- Page extract:

———

So here we are, finally catching back up to my schedule. This last week has been a very trying time physically and mentally just because of work and life’s demands.

I was listening to the radio yesterday, a Christian station, and I caught an on-air sermon or some such thing where the pastor/minister was talking about reading the Bible. He said that all too often we read the Bible out of obligation or because we feel we have to put on a show rather than reading it because we so desire to know God. He said that we should read it like a love letter, poring over every word and every nuance, reading one, two, or three times until we analyze and understand the meaning.

I feel like hearing that is what I needed to get back on track, to dive back in to this project. I feel like every time things start to get away from me, God comes back and gives me a sign. I am gently reminded and redirected, and so I resume my task.


Jehovah’s Witnesses

Also, while I was catching up this morning, the Jehovah’s Witnesses stopped by to talk to me. They’re a pleasant, devout bunch. The only thing that gets me is that to them, the only answers are in scripture. I can see that there is indeed an ability to find answers in scripture, and that everyone can find answers in scripture, but to think that the only way we can know God is by the Bible is beyond me. Is it not written in the book that “God is love”? True, without some conception of God and some expansion of our minds and experiences it is difficult for us to know the true and all-encompassing love that is God, but I think it is possible. Is it necessary to acknowledge Him by name? By one name only, Jehovah, or by a title or epithet such as God or Lord?

God has many names and many titles and they have changed throughout the years. He may be Jehovah or Yahweh, or Adonai, YHWH, or G-d (I think) if you’re Jewish. He may be the Father, or he may come to us as the Son of Man. He is the Holy Spirit as well. He is El, El Shaddai, Elohim… He has many names. In the NKJV, when God reveals himself to Moses he is called “I AM,” and to the Jehovah’s Witnesses he is “I Will Become.” It is hypothesized that Jehovah, or the Hebrew rendition יהוה is related to the word for “to become,” or perhaps “to be” or “to exist.”

I feel like I brought this up in Exodus 3, but one wonderful rendition of God’s name is “He Causes to Become.” God is the Supreme Force, the Supreme Being that causes all things to be, to become what they are. A quick Google search of the word “become” reveals this as the primary definition:

be·come

verb

1. begin to be.

With God, we can begin to be. We no longer will sleepwalk through life, living half-dead, but we can become. We can realize the truth and beauty of the present moment, of everything that is. And everything that is is with God. And all that is is God.

“And I think to myself… what a wonderful world.”

———

- Given entries:
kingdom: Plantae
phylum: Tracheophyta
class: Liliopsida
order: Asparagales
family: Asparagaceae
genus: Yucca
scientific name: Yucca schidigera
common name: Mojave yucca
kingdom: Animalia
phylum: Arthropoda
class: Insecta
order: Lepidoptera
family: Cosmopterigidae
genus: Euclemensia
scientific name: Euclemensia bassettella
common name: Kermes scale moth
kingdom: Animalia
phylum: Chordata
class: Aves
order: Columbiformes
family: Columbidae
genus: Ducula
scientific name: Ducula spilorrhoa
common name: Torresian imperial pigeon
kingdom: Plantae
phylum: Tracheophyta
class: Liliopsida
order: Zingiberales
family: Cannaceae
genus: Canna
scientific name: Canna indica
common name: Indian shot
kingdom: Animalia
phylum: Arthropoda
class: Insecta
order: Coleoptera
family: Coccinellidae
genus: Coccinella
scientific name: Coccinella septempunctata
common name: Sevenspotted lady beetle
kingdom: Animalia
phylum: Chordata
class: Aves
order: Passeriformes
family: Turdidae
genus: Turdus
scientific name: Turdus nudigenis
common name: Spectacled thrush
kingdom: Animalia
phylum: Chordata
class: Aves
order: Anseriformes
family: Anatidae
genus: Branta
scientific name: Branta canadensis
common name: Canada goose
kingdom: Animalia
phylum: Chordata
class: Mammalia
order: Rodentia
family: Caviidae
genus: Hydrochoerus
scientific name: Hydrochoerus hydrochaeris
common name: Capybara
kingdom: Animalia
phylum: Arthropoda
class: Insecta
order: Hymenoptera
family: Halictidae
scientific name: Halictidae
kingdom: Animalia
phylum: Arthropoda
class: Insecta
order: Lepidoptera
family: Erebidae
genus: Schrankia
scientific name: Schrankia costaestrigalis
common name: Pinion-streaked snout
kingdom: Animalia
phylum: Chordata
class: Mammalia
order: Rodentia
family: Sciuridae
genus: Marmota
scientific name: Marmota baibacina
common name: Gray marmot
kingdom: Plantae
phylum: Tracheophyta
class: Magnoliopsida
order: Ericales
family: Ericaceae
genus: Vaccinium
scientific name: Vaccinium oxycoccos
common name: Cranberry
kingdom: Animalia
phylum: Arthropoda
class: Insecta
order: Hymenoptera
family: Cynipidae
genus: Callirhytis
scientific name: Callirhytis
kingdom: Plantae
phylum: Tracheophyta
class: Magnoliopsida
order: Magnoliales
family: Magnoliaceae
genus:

———

- Problems and tasks:
1. Rewrite the paragraph of the blog post beginning "God has many names" as a short bulleted list that keeps its main facts.
2. Answer these questions using facts stated in the blog post:
(a) What kind of radio station was the writer listening to yesterday?
(b) According to the pastor, how should the Bible be read?
(c) Who stopped by to talk while the writer was catching up this morning?
Answer from the blog post alone, without drawing on the records.

- Results in order:
1.
- God has many names and titles, and they have changed over the years.
- He may be Jehovah, Yahweh, Adonai, YHWH, or (the writer thinks) G-d for those who are Jewish.
- He may be the Father, the Son of Man, and the Holy Spirit.
- Other names include El, El Shaddai, and Elohim.
- In the NKJV, God reveals himself to Moses as "I AM." To the Jehovah's Witnesses he is "I Will Become."
- Jehovah (Hebrew יהוה) is hypothesized to relate to the word for "to become," or perhaps "to be" or "to exist."

2.
(a) A Christian station.
(b) Like a love letter, poring over every word and nuance, reading it one, two, or three times until the meaning is analyzed and understood.
(c) The Jehovah's Witnesses.